(PROVIDED MATERIAL begins)

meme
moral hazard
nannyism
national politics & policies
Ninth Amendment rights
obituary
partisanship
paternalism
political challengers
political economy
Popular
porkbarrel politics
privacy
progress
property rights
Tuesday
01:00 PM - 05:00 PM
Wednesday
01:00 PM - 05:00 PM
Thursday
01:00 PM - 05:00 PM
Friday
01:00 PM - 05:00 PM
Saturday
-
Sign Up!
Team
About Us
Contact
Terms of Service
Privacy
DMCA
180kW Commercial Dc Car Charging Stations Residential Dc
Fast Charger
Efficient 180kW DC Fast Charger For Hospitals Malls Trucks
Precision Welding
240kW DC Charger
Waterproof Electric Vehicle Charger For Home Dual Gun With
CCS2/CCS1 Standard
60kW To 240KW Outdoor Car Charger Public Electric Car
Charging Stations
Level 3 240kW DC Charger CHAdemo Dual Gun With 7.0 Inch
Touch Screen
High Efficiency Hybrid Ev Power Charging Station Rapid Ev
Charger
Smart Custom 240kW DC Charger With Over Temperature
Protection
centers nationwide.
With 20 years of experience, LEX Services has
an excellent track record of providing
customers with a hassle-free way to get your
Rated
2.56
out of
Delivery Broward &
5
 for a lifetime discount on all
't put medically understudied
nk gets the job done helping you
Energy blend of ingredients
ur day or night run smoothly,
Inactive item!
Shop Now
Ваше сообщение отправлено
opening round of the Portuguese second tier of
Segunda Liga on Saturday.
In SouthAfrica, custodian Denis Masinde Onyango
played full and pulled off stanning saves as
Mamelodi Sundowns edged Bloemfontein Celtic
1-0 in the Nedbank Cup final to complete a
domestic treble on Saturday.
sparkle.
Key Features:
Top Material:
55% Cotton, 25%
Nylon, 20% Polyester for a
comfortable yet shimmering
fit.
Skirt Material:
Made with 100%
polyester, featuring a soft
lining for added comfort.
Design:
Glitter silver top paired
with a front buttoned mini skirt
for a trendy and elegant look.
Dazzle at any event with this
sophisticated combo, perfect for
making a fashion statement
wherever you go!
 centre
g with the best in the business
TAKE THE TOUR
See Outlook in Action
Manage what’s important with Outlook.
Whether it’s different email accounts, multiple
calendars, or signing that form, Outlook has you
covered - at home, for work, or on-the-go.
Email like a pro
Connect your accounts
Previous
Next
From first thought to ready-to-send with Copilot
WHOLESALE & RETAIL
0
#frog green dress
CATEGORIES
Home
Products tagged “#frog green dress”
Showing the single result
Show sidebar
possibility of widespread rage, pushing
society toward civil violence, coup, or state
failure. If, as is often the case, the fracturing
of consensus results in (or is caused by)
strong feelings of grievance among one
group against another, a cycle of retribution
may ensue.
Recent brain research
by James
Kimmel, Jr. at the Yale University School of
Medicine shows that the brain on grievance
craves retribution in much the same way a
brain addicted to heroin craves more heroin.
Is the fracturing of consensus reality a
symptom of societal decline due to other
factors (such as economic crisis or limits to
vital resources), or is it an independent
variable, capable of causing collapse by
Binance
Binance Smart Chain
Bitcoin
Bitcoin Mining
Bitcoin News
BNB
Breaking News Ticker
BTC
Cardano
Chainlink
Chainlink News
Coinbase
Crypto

(PROVIDED MATERIAL ends)

▸ **ACTION ITEM**: Swap "Tuesday" for "Monday" in the records, starting with the first line and going on through the line that contains "Energy blend of ingredients", and give those lines again with everything else unchanged.

▸ **SOLUTION TO THE EXERCISE**:
meme
moral hazard
nannyism
national politics & policies
Ninth Amendment rights
obituary
partisanship
paternalism
political challengers
political economy
Popular
porkbarrel politics
privacy
progress
property rights
Monday
01:00 PM - 05:00 PM
Wednesday
01:00 PM - 05:00 PM
Thursday
01:00 PM - 05:00 PM
Friday
01:00 PM - 05:00 PM
Saturday
-
Sign Up!
Team
About Us
Contact
Terms of Service
Privacy
DMCA
180kW Commercial Dc Car Charging Stations Residential Dc
Fast Charger
Efficient 180kW DC Fast Charger For Hospitals Malls Trucks
Precision Welding
240kW DC Charger
Waterproof Electric Vehicle Charger For Home Dual Gun With
CCS2/CCS1 Standard
60kW To 240KW Outdoor Car Charger Public Electric Car
Charging Stations
Level 3 240kW DC Charger CHAdemo Dual Gun With 7.0 Inch
Touch Screen
High Efficiency Hybrid Ev Power Charging Station Rapid Ev
Charger
Smart Custom 240kW DC Charger With Over Temperature
Protection
centers nationwide.
With 20 years of experience, LEX Services has
an excellent track record of providing
customers with a hassle-free way to get your
Rated
2.56
out of
Delivery Broward &
5
 for a lifetime discount on all
't put medically understudied
nk gets the job done helping you
Energy blend of ingredients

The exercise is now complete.